Implementation:NVIDIA TransformerEngine Ops Linear
| Field | Value |
|---|---|
| Sources | TransformerEngine |
| Domains | Deep_Learning, PyTorch, Distributed |
| Last Updated | 2026-02-07 14:00 GMT |
Overview
Drop-in replacement for torch.nn.Linear implemented as a FusedOperation with support for tensor parallelism, sequence parallelism, and Megatron-LM wgrad fusion.
Description
Linear is a FusedOperation that composes BasicLinear, Bias, AllReduce/ReduceScatter, and AllGather operations as needed based on the tensor parallel configuration. For row tensor parallelism, it arranges: GEMM + bias + reduction.
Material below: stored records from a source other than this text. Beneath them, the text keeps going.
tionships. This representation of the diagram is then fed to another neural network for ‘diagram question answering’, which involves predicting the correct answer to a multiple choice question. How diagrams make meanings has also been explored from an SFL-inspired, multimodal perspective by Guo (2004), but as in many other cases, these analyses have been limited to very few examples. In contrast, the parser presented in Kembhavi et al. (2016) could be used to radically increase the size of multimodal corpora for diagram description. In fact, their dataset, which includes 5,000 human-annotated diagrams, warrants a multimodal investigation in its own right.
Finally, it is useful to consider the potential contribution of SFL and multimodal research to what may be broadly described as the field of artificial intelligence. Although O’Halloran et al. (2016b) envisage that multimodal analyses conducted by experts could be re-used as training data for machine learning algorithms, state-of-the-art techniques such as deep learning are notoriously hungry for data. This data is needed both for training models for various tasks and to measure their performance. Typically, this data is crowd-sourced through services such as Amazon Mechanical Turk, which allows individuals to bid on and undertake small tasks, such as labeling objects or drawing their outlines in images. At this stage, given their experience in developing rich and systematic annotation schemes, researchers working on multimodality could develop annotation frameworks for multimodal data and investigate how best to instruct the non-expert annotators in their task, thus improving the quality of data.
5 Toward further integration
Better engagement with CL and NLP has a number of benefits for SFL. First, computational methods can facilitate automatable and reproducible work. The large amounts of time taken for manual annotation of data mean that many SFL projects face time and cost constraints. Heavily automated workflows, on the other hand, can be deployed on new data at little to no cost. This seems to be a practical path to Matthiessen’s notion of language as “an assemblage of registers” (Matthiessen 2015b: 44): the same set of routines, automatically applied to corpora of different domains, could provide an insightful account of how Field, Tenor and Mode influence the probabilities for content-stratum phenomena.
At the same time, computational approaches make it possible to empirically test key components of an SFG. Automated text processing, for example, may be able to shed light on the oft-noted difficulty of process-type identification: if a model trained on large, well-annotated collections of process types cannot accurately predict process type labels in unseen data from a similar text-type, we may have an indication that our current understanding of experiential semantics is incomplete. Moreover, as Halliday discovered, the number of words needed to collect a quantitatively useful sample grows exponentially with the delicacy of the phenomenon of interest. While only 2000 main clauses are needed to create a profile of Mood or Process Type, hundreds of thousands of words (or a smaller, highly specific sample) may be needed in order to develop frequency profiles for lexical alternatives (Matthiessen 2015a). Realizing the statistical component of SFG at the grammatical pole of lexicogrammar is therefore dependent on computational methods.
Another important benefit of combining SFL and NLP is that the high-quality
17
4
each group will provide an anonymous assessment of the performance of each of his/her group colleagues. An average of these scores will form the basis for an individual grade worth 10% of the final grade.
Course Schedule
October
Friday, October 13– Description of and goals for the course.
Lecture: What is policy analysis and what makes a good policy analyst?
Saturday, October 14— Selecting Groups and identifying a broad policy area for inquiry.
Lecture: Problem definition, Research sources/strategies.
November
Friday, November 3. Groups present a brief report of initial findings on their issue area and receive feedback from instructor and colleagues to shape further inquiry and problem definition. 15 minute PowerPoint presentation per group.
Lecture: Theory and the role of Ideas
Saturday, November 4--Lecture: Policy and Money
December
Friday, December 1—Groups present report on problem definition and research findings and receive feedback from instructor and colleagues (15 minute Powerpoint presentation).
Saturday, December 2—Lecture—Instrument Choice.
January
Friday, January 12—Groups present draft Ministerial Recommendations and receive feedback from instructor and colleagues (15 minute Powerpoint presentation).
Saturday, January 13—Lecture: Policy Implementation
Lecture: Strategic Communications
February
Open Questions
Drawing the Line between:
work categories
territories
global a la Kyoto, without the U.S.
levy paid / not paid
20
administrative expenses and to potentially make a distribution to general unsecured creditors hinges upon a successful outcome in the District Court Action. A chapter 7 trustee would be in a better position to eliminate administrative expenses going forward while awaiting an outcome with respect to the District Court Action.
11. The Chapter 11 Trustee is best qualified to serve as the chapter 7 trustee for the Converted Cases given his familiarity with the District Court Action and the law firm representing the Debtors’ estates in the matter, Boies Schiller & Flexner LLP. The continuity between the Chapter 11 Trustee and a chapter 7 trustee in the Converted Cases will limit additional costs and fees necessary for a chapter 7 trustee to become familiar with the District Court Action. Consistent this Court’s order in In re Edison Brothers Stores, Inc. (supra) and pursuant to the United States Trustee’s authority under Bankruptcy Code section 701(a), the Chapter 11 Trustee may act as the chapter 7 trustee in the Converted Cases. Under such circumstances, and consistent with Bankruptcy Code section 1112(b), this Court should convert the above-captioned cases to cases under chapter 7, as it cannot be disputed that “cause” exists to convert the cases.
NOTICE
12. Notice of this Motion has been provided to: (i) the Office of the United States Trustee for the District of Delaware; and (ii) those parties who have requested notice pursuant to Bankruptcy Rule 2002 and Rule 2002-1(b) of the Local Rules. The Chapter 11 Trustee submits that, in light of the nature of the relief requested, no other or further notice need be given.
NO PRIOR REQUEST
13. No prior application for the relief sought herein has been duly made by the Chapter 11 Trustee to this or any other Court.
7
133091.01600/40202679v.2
For column or no tensor parallelism, it arranges: (gather +) GEMM + bias. The class registers weight and bias parameters directly for compatibility with standard PyTorch APIs, while delegating to the basic operations for computation. Custom state_dict/_load_from_state_dict methods ensure backward-compatible checkpointing.
Usage
Use as a drop-in replacement for torch.nn.Linear with optional tensor parallelism and FP8 quantization support.
Code Reference
Source Location
- Repository
NVIDIA/TransformerEngine- File
transformer_engine/pytorch/ops/linear.py- Lines
- 1--211
Signature
class Linear(FusedOperation):
def __init__(self, in_features, out_features, *, bias=True, device=None, dtype=None, tensor_parallel_mode=None, tensor_parallel_group=None, sequence_parallel=False, rng_state_tracker_function=None, accumulate_into_main_grad=False) -> None: ...
def register_parameter(self, name, param) -> None: ...
def state_dict(self, *, prefix="", **kwargs) -> dict: ...
Import
from transformer_engine.pytorch.ops.linear import Linear
I/O Contract
Inputs
| Name | Type | Required | Description |
|---|---|---|---|
| in_features | int | Yes | Inner dimension of input tensor |
| out_features | int | Yes | Inner dimension of output tensor |
| bias | bool | No | Apply additive bias (default True) |
| tensor_parallel_mode | str or None | No | None, "column", or "row"
|
| sequence_parallel | bool | No | Distribute along sequence dimension |
Outputs
| Name | Type | Description |
|---|---|---|
| output | torch.Tensor | y = x A^T + b
|
Usage Examples
from transformer_engine.pytorch.ops.linear import Linear
linear = Linear(4096, 4096, bias=True, tensor_parallel_mode="column", tensor_parallel_group=tp_group)
output = linear(input_tensor)